I then filled in the outline with the rough mask shape. Before I cut it out, I folded the paper along a center line so that it would be symmetric once cut out.
Step 2: Cut Out a Paper Pattern
I then used a thin utility knife to cut out the paper mask and test fit it to my face. At this point its a lot easier to make adjustments to the overall design before you start working with foam. Paper is cheap!
Step 3: Cut Out the Mask Pattern in Foam
I used a 6mm foam sheet to cut out the mask. There are a bunch of different sizes and thicknesses you can get, but I found 6mm worked best for this situation.
The foam was cut out with a box knife, I took one light pass to establish the cut line and then came back with a deeper cut to separate it.
Step 4: Clean Up the Cut Lines
Even though the foam was pretty easy to cut it did wind up leaving some jagged edges.

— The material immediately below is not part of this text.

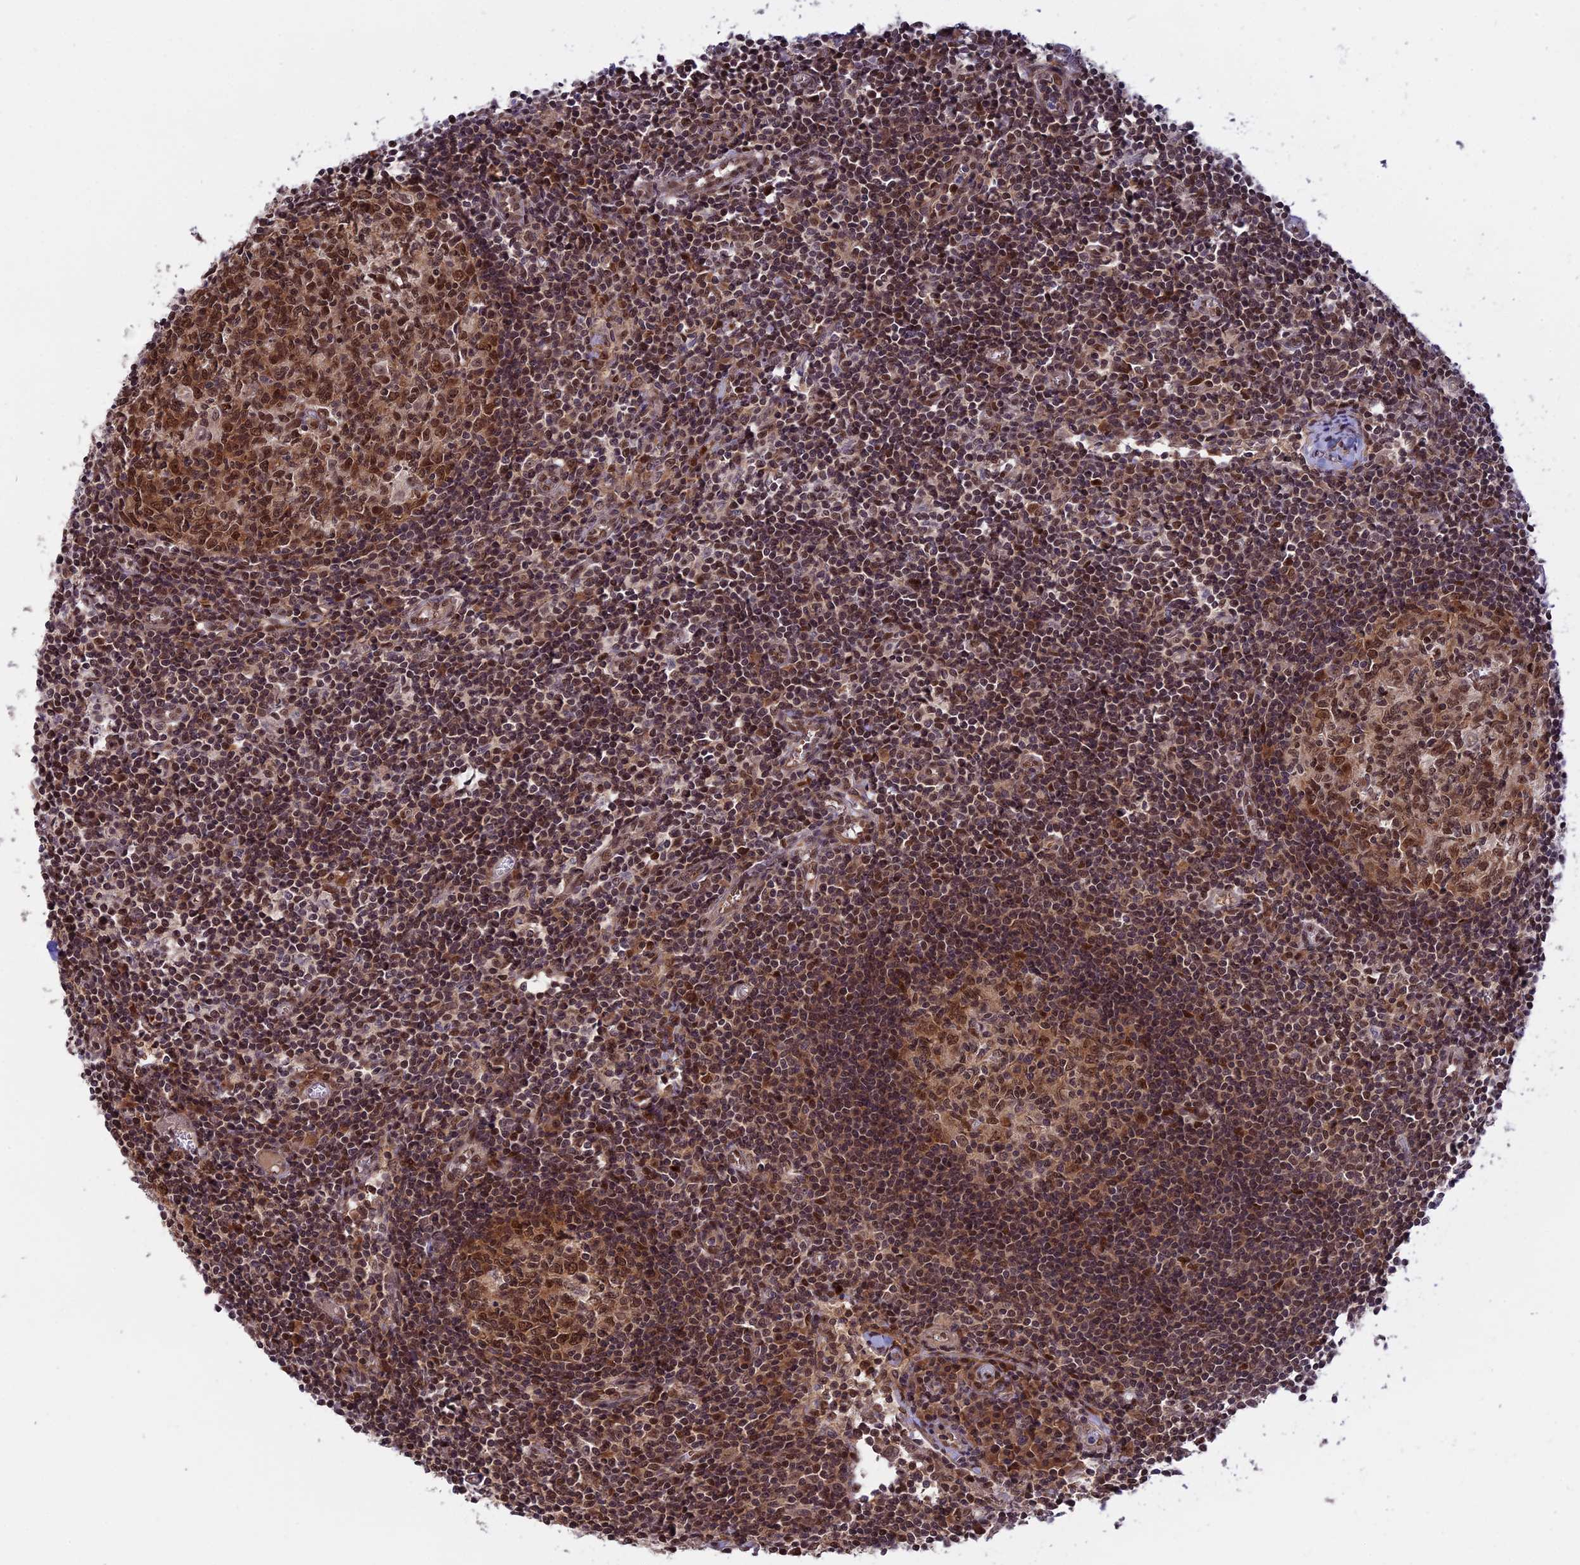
{"staining": {"intensity": "moderate", "quantity": ">75%", "location": "cytoplasmic/membranous,nuclear"}, "tissue": "lymph node", "cell_type": "Germinal center cells", "image_type": "normal", "snomed": [{"axis": "morphology", "description": "Normal tissue, NOS"}, {"axis": "topography", "description": "Lymph node"}], "caption": "Brown immunohistochemical staining in unremarkable human lymph node reveals moderate cytoplasmic/membranous,nuclear positivity in approximately >75% of germinal center cells. The staining was performed using DAB, with brown indicating positive protein expression. Nuclei are stained blue with hematoxylin.", "gene": "ZNF428", "patient": {"sex": "female", "age": 55}}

I used a Dremel with a sanding tool attached to clean up all the edges. You can also use the Dremel to add texture and round over the edges. Its pretty easy to work with!
Step 5: Form the Mask to Your Face With a Heat Gun
This is why PVA foam a blast to work with.
I used a heat gun to warm up the foam and then pressed it against my face. I repeated this process a few times as the mask got closer and closer to its final shape.
Be careful of fingerprints once the foam is heated up. There were a few spots where I pushed in too hard. You could clean these, but I wound up leaving them.
Step 6: Strengthen the Mask With Plastidip
While the foam is relatively strong, it still is very playable. I used Plastidip to add strength to the mask and lock in the final shape. Before applying Plastidip make sure that you have used a heat gun over the entire surface, this helps to seal in the foam and create a smoother surface.
Plastdip is used to apply a rubberized texture to tools. You are applying several coats of thing spray rubber to the mask. I used six total coats with drying time in between.
Step 7: ...and Your Done!
Since the foam was already black I could skip the painting portion. At this point you could paint the mask with a primer and then any color spray paint you'd like. You could also get crazy and add weathering and texture...but that's an Instructable for another day!